Wed Aug 16, 2017, 10:42 PM
Aug 2017

I have sympathy for the monuments to the grunts that had no choice. Many were the common man forced to fight for the rich land owners. Like the Vietnam era people who went to Canada I have opened my heart and bear no ill will towards any of them. But fuck the generals and politicians who marched them into battle. The foot soldiers were as much victims as the slaves.

dixiegrrrrl

(60,010 posts)
2. Esp. when you consider that Civil War soldiers could pay to not go.
Wed Aug 16, 2017, 11:01 PM
Aug 2017

Was an old custom in England, guess it got transferred over here.
Often they had to pay someone to stand in for them.
so, as usual, you had to be rich to avoid the draft, more or less.

Yupster

(14,308 posts)
3. There are funny stories about paying people to go
Wed Aug 16, 2017, 11:52 PM
Aug 2017

In the north it was common to pay newly arrived immigrants to take your place, especially German.

In our local library there is an autobiography of a Texas cavalryman who turned out to be a pretty amazing guy. At the end of the book there's a little postscript written by someone else that says what the guy did after the war, and it was surreal. It was like he funded the first hospital in Texas, set up the first game reserve, saved five babies from raging fires and saved the armadillo from extinction.

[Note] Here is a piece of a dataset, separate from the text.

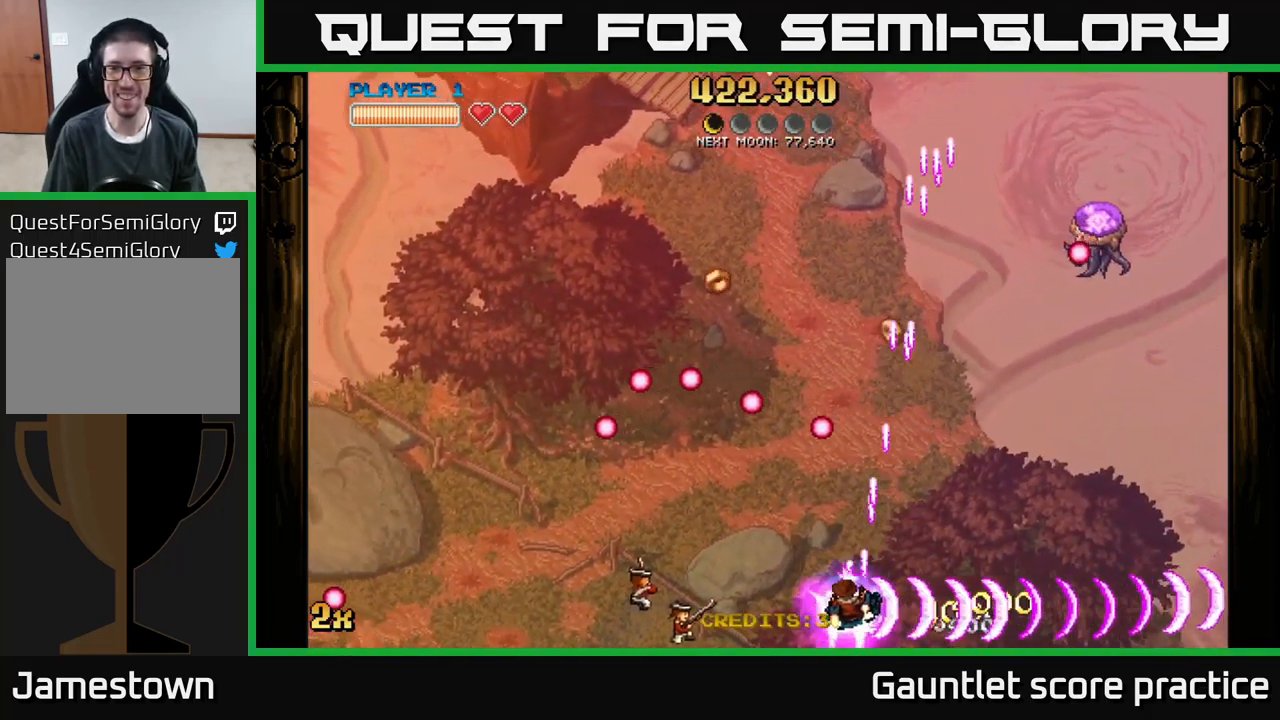
{"buttons": ["A"], "left_stick": "up-left", "events": [[67, "left_stick", "right"], [150, "left_stick", "up"], [250, "left_stick", "up-left"]]}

Anyway the story is that in the 1862 Confederate invasion of Kentucky he was seriously wounded. On the retreat back through Tennessee he was left with a family to get healed up.

After a while four Yankee soldiers came by the house. He decided he would be captured and prepared for the worst. What he got was four soldiers on their own. They spoke barely a word of English, all recently arrived from Germany. They had taken bounties to join the army. To his surprise the four of them offered to surrender if he would write letters of parole for them. So he wrote out letters of parole saying the four were duly captured and would have to sit out the rest of the war until properly exchanged. Everyone went home happy.

The German soldiers in the Union army had in general a pretty bad record especially considering that they had maybe served in the Prussian Army which was the best in the world at the time. At Chancellorsville it was the German troops of the XI Corps which were overrun by Stonewall Jackson's surprise attack and at Gettysburg it was the same XI Corps who were overrun on the first day of Gettysburg with one of their brigade commanders General Schimmelpfennig spending the night hiding in a drainage ditch.